After considerable faffing about we realised we were not going to be able to fix it, and Tony decided to ride on without the front attachments. By now it was drizzling again and we headed on with the roads slippery again and increasingly muddy. Our perseverence did pay off and just before reaching Ust Kan, the sun returned, and so too did the asphalt.
The scenery had been fantastic, and had it not been raining most of the time, I would have taken a hundred photos. But cameras and rain don’t mix well. In fact, despite the rain I will put it down on the recommended roads list, because in good weather it would have been a highlight of any trip.
Just before entering Ust Kan I saw a sign saying to go beyond there was to enter a restricted border zone, permits needed! This now corresponded with yesterdays problems at Ridder (Leninogorsk). The crossing from Ridder came out not far from ust Kan, and the border zone there too had been a permit only restricted zone. I had hoped to ride further south to Ust Koksa, but the weather and the restricted zone put an end to that. Tony and I refueled and headed east towards the M52 – the Chuisky Trakt.
What started off as a promising asphalt road from Ust Kan deteriorated as both the asphalt ended and a severe storm came out of nowhere drenching us. But yet again persevere we did, and we made it to the M52 at Tuekta, and turned south. I had been told there was a decent sized town at Ongudai, 25km south of the road junction and decided we should head there for a late lunch and to dry out.
As fate would have it, the rain stopped and we pulled into Ongudai in bright sunshine. This day was all about on-again / off-again weather. We feasted on pretty mean rations (the Cafe’s here don’t seem to have awe-inspiring menus) and as it was now after 7pm, we headed on. There was a decent sized town called Aktash, 150 km down the road, and we should find a hotel there.
This was my first taste of the Chuisky Trakt, Tony having had experienced it downstream while waiting for me at Gorno-Altaisk. Its a lovely road. Good asphalt surface, dramatic scenery thru rugged rocky mountains, and yet very very green. Perhaps that was the recent rain?
We reached Aktash 15 minutes after darkness and found a hotel. This time we were not so lucky re wandering off to the centre of town for some food and beer.

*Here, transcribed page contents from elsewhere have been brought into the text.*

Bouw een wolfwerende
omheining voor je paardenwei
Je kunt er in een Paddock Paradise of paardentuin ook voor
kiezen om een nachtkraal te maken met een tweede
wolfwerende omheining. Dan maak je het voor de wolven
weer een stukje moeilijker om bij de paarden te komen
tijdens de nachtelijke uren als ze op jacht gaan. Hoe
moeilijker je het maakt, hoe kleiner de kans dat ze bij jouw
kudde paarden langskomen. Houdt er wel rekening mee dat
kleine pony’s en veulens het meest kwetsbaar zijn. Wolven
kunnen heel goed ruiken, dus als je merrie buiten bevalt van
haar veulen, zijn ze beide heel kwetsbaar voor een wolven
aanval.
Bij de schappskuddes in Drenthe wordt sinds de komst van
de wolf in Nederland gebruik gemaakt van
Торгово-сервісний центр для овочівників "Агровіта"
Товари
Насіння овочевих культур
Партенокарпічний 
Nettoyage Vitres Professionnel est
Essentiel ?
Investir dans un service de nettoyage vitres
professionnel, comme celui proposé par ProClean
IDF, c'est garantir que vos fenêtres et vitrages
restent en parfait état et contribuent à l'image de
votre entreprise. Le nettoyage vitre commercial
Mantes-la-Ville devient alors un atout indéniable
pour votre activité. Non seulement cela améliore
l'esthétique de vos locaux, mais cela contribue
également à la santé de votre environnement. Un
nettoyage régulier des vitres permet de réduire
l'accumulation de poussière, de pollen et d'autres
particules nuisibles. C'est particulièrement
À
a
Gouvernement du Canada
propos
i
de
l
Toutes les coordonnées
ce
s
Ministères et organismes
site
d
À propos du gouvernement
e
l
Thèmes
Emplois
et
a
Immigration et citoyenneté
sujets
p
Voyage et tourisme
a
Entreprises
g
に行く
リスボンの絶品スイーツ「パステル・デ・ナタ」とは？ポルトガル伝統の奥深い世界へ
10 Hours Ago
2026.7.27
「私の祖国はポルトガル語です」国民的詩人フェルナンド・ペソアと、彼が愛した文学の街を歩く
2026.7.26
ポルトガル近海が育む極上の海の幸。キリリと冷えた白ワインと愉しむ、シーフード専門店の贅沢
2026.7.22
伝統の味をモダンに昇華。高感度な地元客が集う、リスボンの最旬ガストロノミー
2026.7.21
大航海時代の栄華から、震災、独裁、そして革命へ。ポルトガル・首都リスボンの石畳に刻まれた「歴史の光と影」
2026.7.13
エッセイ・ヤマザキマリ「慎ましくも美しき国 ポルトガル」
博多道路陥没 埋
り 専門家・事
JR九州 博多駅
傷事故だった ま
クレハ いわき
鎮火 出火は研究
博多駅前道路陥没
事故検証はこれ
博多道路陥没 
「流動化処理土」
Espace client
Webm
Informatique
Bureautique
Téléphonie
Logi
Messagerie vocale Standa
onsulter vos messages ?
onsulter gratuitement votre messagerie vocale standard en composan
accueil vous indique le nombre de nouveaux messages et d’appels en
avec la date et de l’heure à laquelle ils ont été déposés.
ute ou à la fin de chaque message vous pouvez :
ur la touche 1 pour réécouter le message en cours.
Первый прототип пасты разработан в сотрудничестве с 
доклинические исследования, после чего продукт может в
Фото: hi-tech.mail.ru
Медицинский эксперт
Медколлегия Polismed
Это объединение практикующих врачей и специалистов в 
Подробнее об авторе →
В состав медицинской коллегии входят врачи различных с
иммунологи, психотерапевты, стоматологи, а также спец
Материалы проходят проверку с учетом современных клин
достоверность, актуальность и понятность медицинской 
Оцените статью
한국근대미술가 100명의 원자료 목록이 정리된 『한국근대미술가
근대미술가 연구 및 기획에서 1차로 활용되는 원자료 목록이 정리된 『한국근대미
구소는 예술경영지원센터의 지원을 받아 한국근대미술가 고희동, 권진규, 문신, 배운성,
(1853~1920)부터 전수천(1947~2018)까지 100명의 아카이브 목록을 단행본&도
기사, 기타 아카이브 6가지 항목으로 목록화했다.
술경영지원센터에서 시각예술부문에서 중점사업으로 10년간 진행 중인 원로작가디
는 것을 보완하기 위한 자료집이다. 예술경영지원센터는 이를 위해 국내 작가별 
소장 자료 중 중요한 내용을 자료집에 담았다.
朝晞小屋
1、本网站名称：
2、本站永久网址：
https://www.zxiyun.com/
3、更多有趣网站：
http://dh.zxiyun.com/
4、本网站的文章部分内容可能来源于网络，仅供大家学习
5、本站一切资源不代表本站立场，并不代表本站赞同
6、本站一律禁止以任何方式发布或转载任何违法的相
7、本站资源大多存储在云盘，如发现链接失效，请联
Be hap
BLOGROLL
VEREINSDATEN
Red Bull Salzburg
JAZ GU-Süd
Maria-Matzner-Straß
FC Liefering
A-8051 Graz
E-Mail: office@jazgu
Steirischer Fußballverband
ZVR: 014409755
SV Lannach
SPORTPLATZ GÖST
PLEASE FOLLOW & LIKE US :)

The hotel was not in the centre and the town looked very very sleepy. We showered and went to bed.
– – –
Rain stopped play. For the first time in the trip, I canceled biking due to the weather. Tony was happy with that too and we headed off to Aktash’s mechanical guru, who happens to have the same name as the President, Dmitri Medvedev. Looks like him too! ‘The President’ washed and fixed a number of niggly things on the bikes, a rivet here, some soldering there, and manufacturing some new parts for Tony’s luggage system.

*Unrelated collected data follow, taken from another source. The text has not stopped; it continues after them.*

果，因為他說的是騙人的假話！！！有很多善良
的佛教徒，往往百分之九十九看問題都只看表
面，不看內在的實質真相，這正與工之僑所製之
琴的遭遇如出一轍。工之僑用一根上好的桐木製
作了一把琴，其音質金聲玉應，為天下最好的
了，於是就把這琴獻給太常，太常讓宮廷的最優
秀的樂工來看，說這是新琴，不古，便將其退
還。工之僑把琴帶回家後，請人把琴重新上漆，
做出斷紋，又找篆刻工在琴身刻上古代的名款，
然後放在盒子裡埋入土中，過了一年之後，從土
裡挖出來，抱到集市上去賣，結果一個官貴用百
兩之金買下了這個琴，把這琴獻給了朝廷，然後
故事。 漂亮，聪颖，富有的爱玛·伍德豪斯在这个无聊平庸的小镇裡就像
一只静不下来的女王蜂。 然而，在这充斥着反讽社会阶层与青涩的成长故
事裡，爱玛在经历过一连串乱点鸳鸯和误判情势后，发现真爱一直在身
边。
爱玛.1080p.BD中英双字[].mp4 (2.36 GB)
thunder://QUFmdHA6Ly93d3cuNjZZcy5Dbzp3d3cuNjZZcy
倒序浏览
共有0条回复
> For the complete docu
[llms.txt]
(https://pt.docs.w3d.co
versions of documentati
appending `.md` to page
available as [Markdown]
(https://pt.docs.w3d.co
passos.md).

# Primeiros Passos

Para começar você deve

We took advantage of the halt in travel to wash a few loads of clothes. Not sure how they will dry in this weather – maybe flying off the back of the bikes tomorrow.
Brunch and dinner was a similar meal (again very limited menu) in the towns one cafe. For the benefit of those who understand russian menus, it was kotlet c makaronom, i pirozhki. For the others, I wont bother translating, but will try and score a foto tomorrow to explain.
Its been at least the third day in a row of rain. I saw rain the day I arrived ino Russia in the distant Altai Republic, then Tony and I hit it yesterday, and now again today. This has me worried for the days ahead, specifically the crossing into Tuva. 150 km of dirt tracks plus about 80 km of almost no tracks.
The day was rounded out with a couple of local beers, both at the cafe and then in the hotel room.